## Teks Latihan
⟨
Tuesday, March 22, 2016

Sistem Pemerintahan di Timur-Tengah

Kawasan Timur-Tengah
Kawasan Timur-Tengah dapat dikatakan sebagai tempat lahir sekaligus pusat kebudayaan dan peradaban manusia yang tertua di dunia. Selain itu, kawasan Timur-Tengah juga dikenal sebagai tempat lahirnya tiga agama samawi, yakni Islam, Kristen, dan Yahudi. Sebagai tempat di mana perang saudara, konflik antarsuku, hingga perebutan teritori kekuasaan sering terjadi – dan sebagian diantaranya masih berlangsung hingga saat ini –, sejarah sistem politik yang ada di kawasan Timur-Tengah menjadi topik yang menarik untuk dipelajari. Selain itu, berbagai dinamika politik yang terjadi sepanjang sejarah keberlangsungannya juga menjadi tema yang menarik untuk didiskusikan.

Masyarakat Timur-Tengah sebagian besar adalah orang-orang yang hidup di gurun pasir yang panas dan berdebu. Kondisi geografis tersebut berpengaruh terhadap pembentukan watak masyarakat Timur-Tengah yang cenderung keras dan menjunjung tinggi fanatisme kesukuan (‘ashabiyyah). Sistem pemerintahan di kawasan Timur-Tengah dalam sejarah telah mengalami berkali-kali perubahan. Secara umum, perubahan sistem pemerintahan di Timur-Tengah dapat dibagi menjadi 4 (empat) masa, yaitu masa pra-Islam, masa kemunculan agama Islam, masa kekhalifahan Islam, dan masa Arab modern.

A. Sistem Pemerintahan di Timur-Tengah Pada Masa Pra-Islam

Pada masa pra-Islam yang dikenal sebagai ‘masa jahiliyah’, bangsa Arab sudah hidup dalam berbagai kelompok suku atau kabilah yang gemar berperang satu sama lain. Beberapa abad sebelumnya, tercatat ada beberapa kerajaan yang pernah eksis di Semenanjung Arab. Kerajaan-kerajaan pertama yang berhasil diketahui pernah eksis di Arab Selatan (sekarang Yaman) adalah Kerajaan Saba dan Kerajaan Minea (700-3 SM). Kedua kerajaan tersebut menganut sistem teokrasi dan kemudian menganut sistem sekuler.
⟩
## Perintah a
Sebutkan keempat masa perubahan sistem pemerintahan di Timur-Tengah yang disebut dalam teks tentang sistem pemerintahan di Timur-Tengah.

[Data pemahaman grafik]
⟨
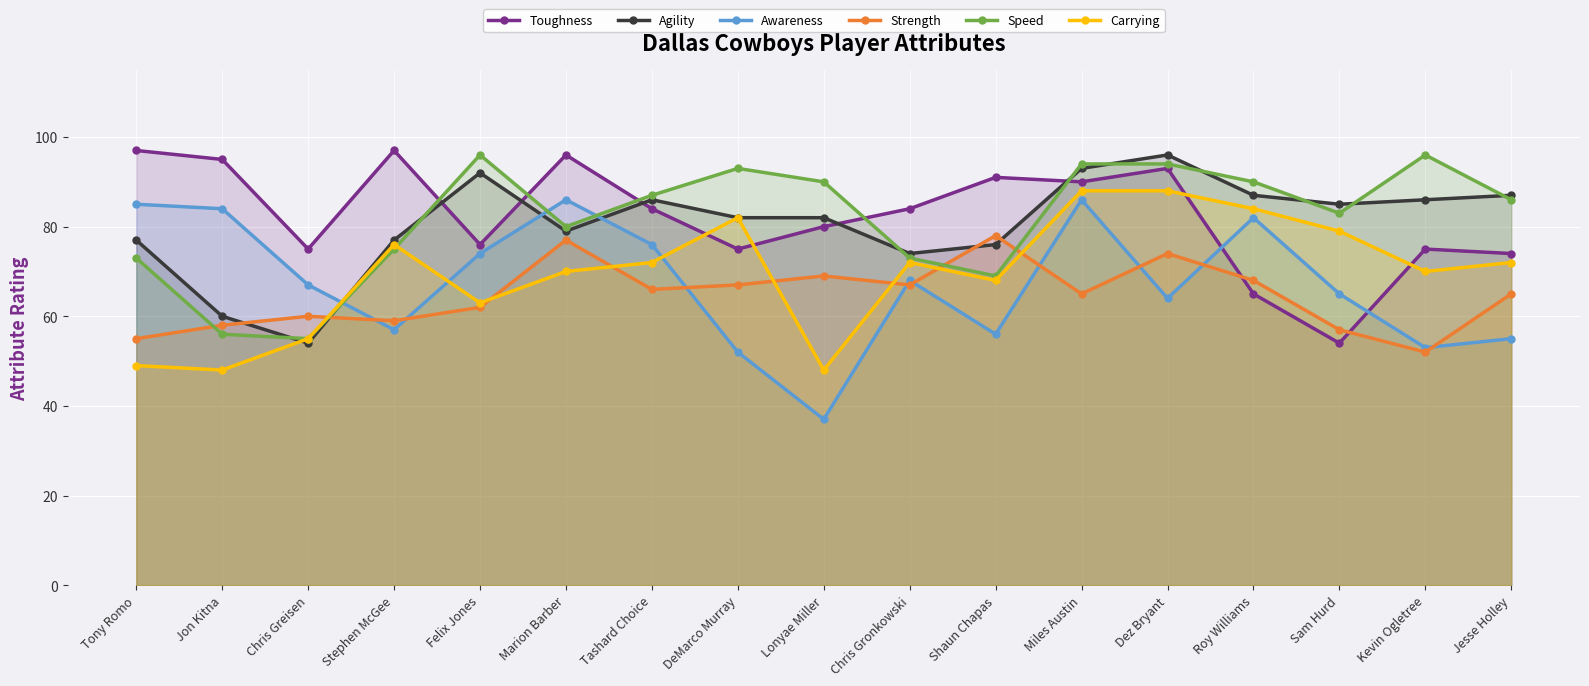

Which category has the highest value in the Toughness series?

Tony Romo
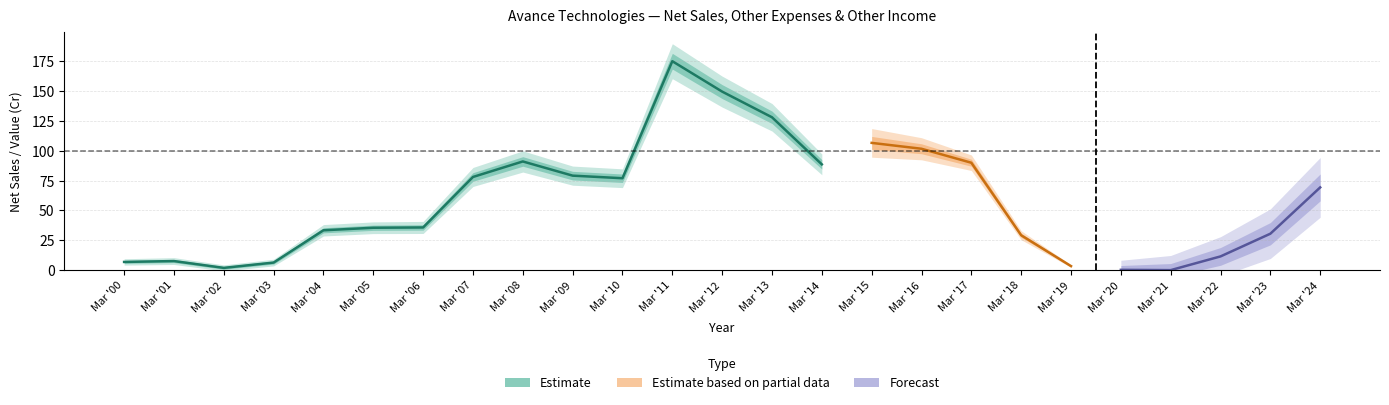

Between Mar '13 and Mar '01, which is larger?

Mar '13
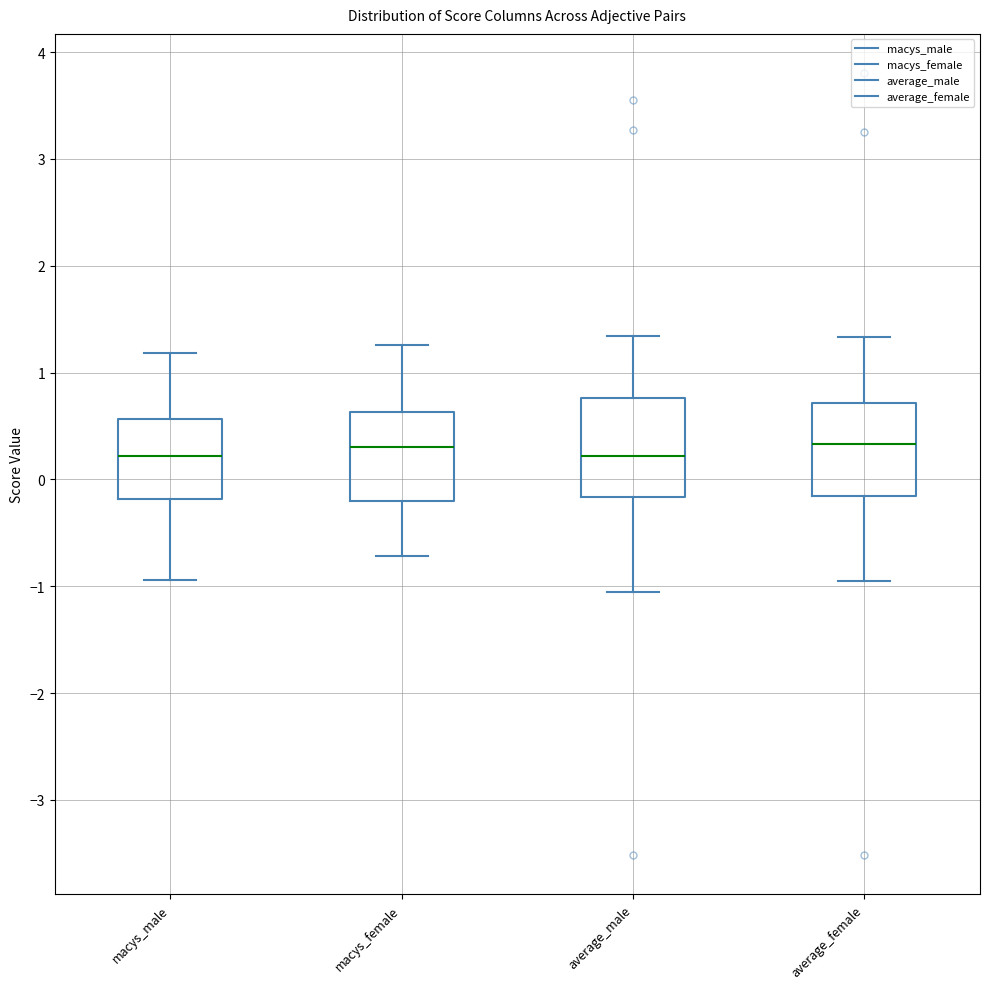

Reading left to right, transcribe this box plot: for each box, give where its median line is, the range the box spans, and where its two whiskers end, as read against the y-axis. The values are not printed on the chart, so give them approximately, as read against the axis.

macys_male: median 0.2, box -0.2 to 0.6, whiskers -0.9 to 1.2
macys_female: median 0.3, box -0.2 to 0.6, whiskers -0.7 to 1.3
average_male: median 0.2, box -0.2 to 0.8, whiskers -1.1 to 1.3
average_female: median 0.3, box -0.2 to 0.7, whiskers -1.0 to 1.3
⟩
## Perintah b
Ubah "Toughness" menjadi "Strength" di seluruh daftar di atas, lalu tuliskan kembali daftar itu tanpa perubahan lain dan tanpa menyertakan gambarnya.

## Jawaban Latihan a
1. Masa pra-Islam
2. Masa kemunculan agama Islam
3. Masa kekhalifahan Islam
4. Masa Arab modern

## Jawaban Latihan b
Which category has the highest value in the Strength series?

Tony Romo

Between Mar '13 and Mar '01, which is larger?

Mar '13

Reading left to right, transcribe this box plot: for each box, give where its median line is, the range the box spans, and where its two whiskers end, as read against the y-axis. The values are not printed on the chart, so give them approximately, as read against the axis.

macys_male: median 0.2, box -0.2 to 0.6, whiskers -0.9 to 1.2
macys_female: median 0.3, box -0.2 to 0.6, whiskers -0.7 to 1.3
average_male: median 0.2, box -0.2 to 0.8, whiskers -1.1 to 1.3
average_female: median 0.3, box -0.2 to 0.7, whiskers -1.0 to 1.3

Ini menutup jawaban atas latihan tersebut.